I know that we can check existence of cycle in graph by simply traversing the graph and check whether the vertex has been visited.
However, if there are only number of vertices and their corresponding degree known, can we check if the graph contains at least a cycle? Provided that there is no self-loop and no cycle involving exactly only 2 vertices with 2 degrees each. So it doesn't matter how they are connected to each other.
Is that possible without first randomly connecting each vertex according to the their degrees and then traversing the graph?
Actually the problem is to find a maximum value from a set of vertices if the vertex connected to other vertex. So let say I'm provided with a set of number $M$ and $|M| = |V| - 1$ with $V$ being a set of vertices, $M_n$ being the value that a vertex can have if the vertex is connected to $n$ other vertices (degree).
$$M = (4, 1, 1, 3, 2)$$ In that case the $|V|=6$ and let say $V=(V_1,....,V_6)$. That means if any of those vertices is connected to a vertex the value of both vertices would be $4$ ($M_1=4$, degree = 1) but if connected to other 3 vertices the value of that particular vertex would be $1$ ($M_3=1$, degree = 3).

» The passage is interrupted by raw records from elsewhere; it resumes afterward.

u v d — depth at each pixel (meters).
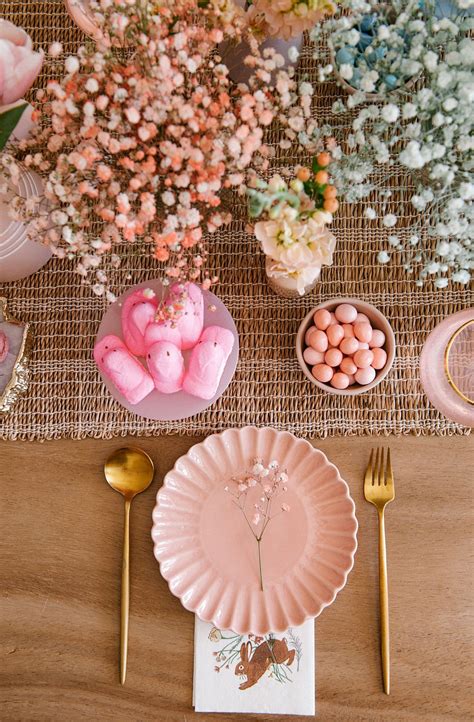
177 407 0.86
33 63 0.77
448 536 0.88
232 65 0.85
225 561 0.87
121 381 0.81
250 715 0.86
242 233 0.92
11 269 0.87
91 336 0.92
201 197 0.64
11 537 0.90
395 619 0.87
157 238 0.65
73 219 0.69
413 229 0.91
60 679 0.87
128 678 0.87
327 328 0.82
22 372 0.89
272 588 0.86
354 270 0.92
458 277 0.73
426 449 0.89
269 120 0.63
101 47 0.64
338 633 0.86
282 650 0.86
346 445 0.90
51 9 0.95
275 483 0.88
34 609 0.88
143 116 0.64
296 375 0.91
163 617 0.87
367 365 0.81
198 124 0.63
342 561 0.85
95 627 0.88
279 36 0.74
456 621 0.86
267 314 0.92
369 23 0.81
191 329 0.81
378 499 0.88
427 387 0.82
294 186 0.65
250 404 0.91
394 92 0.79
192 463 0.87
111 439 0.91
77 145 0.74
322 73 0.69
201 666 0.86
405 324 0.91
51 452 0.91
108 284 0.92
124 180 0.70
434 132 0.74
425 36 0.70
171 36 0.66
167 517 0.87
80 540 0.89
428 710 0.85
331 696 0.85
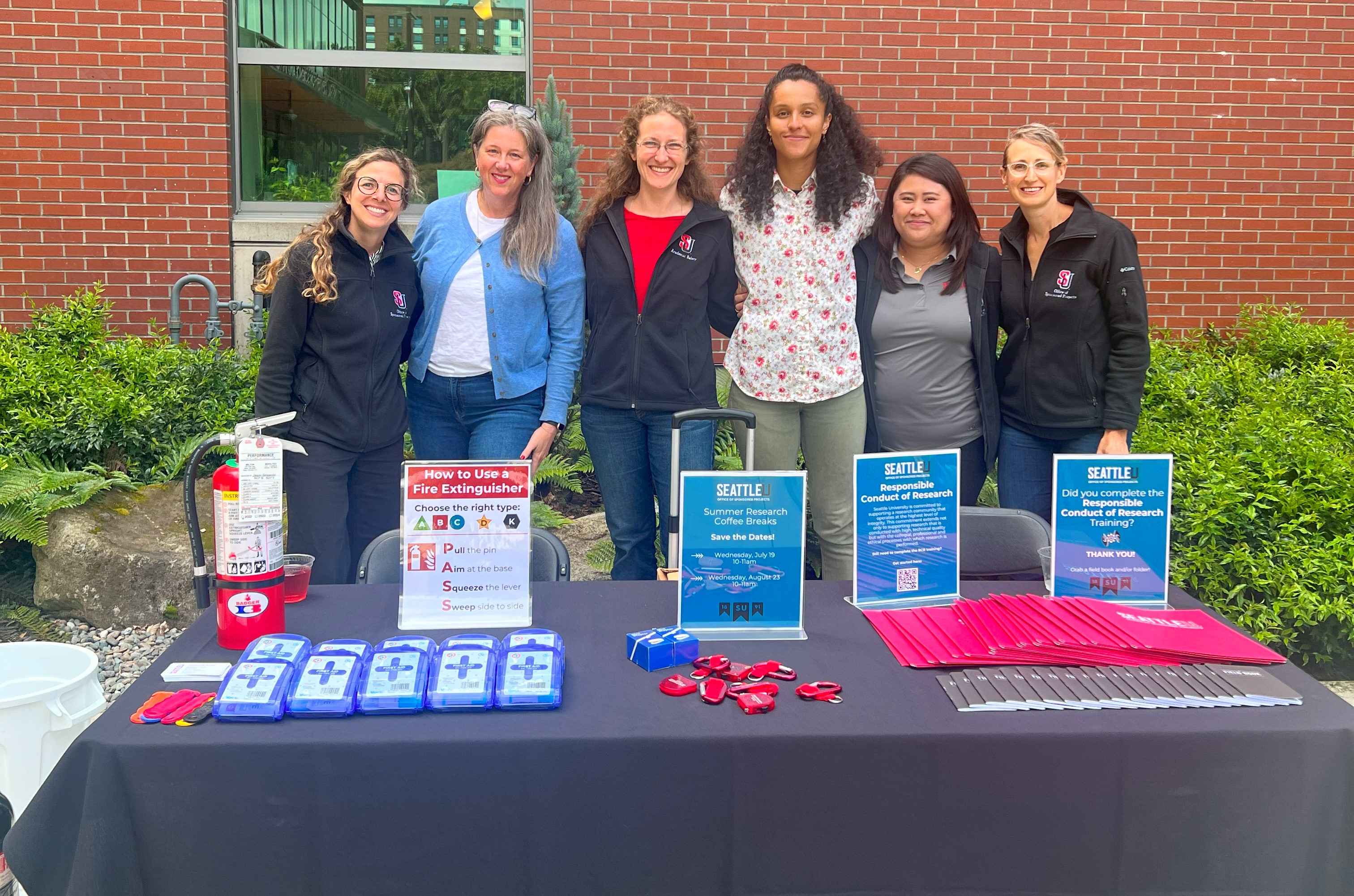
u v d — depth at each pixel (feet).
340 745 4.67
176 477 13.34
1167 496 6.61
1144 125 18.69
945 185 9.41
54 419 13.15
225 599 5.84
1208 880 4.96
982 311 9.73
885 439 10.17
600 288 9.76
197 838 4.69
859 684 5.42
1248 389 14.58
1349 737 4.92
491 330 9.60
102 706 6.99
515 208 9.73
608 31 17.65
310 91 18.51
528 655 5.36
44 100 17.01
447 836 4.76
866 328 9.94
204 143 17.37
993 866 4.91
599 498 15.08
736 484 6.14
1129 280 9.28
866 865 4.89
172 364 14.49
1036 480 9.98
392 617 6.36
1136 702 5.14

From that, I'd like to find which combination yields the most value without introducing a cycle in the graph.
At first I was thinking of trying each combination one-by-one and constructing a graph from each combination then look for a cycle. However that approach wouldn't be feasible if there are a lot of vertices. So now I'm thinking of sorting the degree ($n$) first by the value ($M_n$) then start from there and thinking if it'd be possible to detect a cycle without constructing a graph.